JOB ITEM A: List every argument that the pseudocode in the DBSCAN filter description passes to expand_cluster.
JOB ITEM B: Carry the DBSCAN filter description forward from its final line of pseudocode.

EXTRACT:
DBSCAN¶
Group (Subgroup)¶
DREAM3D Review (Clustering)
Description¶
This Filter applies the DBSCAN (density-based spatial clustering of applications with noise) algorithm to an Attribute Array. DBSCAN is a clustering algorithm that assigns to each point of the Attribute Array a cluster Id; points that have the same cluster Id are grouped together more densely (in the sense that the distance between them is small) in the data space (i.e., points that have many nearest neighbors will belong to the same cluster). The user may select from a number of options to use as the distance metric. Points that are in sparse regions of the data space are considered "outliers"; these points will belong to cluster Id 0. Additionally, the user may opt to use a mask to ignore certain points; where the mask is false, the points will be categorized as outliers and placed in cluster 0. The algorithm requires two parameters: a neighborbood region, called epsilon; and the minimum number of points needed to form a cluster. The algorithm, in pseudocode, proceeds as follows:
for each point p in dataset
{
  cluster = 0
  if p has been visited
  {
    continue to next point
  }
  mark p as visited
  neighbor_points = all points within epsilon distance from p
  if the number of neighbor_points < minimum number of points
  {
    mark p is outlier (cluster Id = 0)
  }
  else
  {
    cluster++
    expand_cluster(p, neighbor_points, cluster, epsilon, minimum number of points)

DATA LISTING:

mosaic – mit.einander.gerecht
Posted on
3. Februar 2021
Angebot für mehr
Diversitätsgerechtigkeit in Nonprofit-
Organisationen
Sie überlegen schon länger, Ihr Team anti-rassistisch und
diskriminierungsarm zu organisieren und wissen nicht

FINAL ANSWER A: p, neighbor_points, cluster, epsilon, minimum number of points

FINAL ANSWER B:
  }
}
The expand_cluster() function, in pseudocode, is as follows:
expand_cluster(p, neighbor_points, cluster, epsilon, minimum number of points)
{
  add p to cluster
  for each point p_prime in neighbor_points
  {
    if p_prime has not been visited
    {
      mark p_prime as visited
      neighbor_points_prime = all points within epsilon distance from p_prime
      if the number of neighbor_points_prime >= minimum number of points
      {
        adjoin neighbor_points_prime to neighbor_points
      }
    }
    if p_prime is not a member of any cluster
    {
      add p_prime to cluster
    }
  }
}
An advantage of DBSCAN over other clustering approaches (e.g., k means) is that the number of clusters is not defined a priori. Additionally, DBSCAN is capable of finding arbitrarily shaped, nonlinear clusters, and is robust to noise. However, the choice of epsilon and the minimum number of points affects the quality of the clustering. In general, a reasonable rule of thumb for choosing the minimum number of points is that it should be, at least, greater than or equal to the dimensionality of the data set plus 1 (i.e., the number of components of the Attribute Array plus 1). The epsilon parameter may be estimated using a k distance graph, which can be computed using this Filter. When computing the k distance graph, set the k nearest neighbors value equal to the minimum number of points intended for DBSCAN. A reasonable choice of epsilon will be where the graph shows a strong bend. If using this approach to help estimate epsilon, remember to use the same distance metric in both Filters! An alternative method to choosing the two parameters for DBSCAN is to rely on domain knowledge for the data, considering things like what neighbor distances between points make sense for a given metric.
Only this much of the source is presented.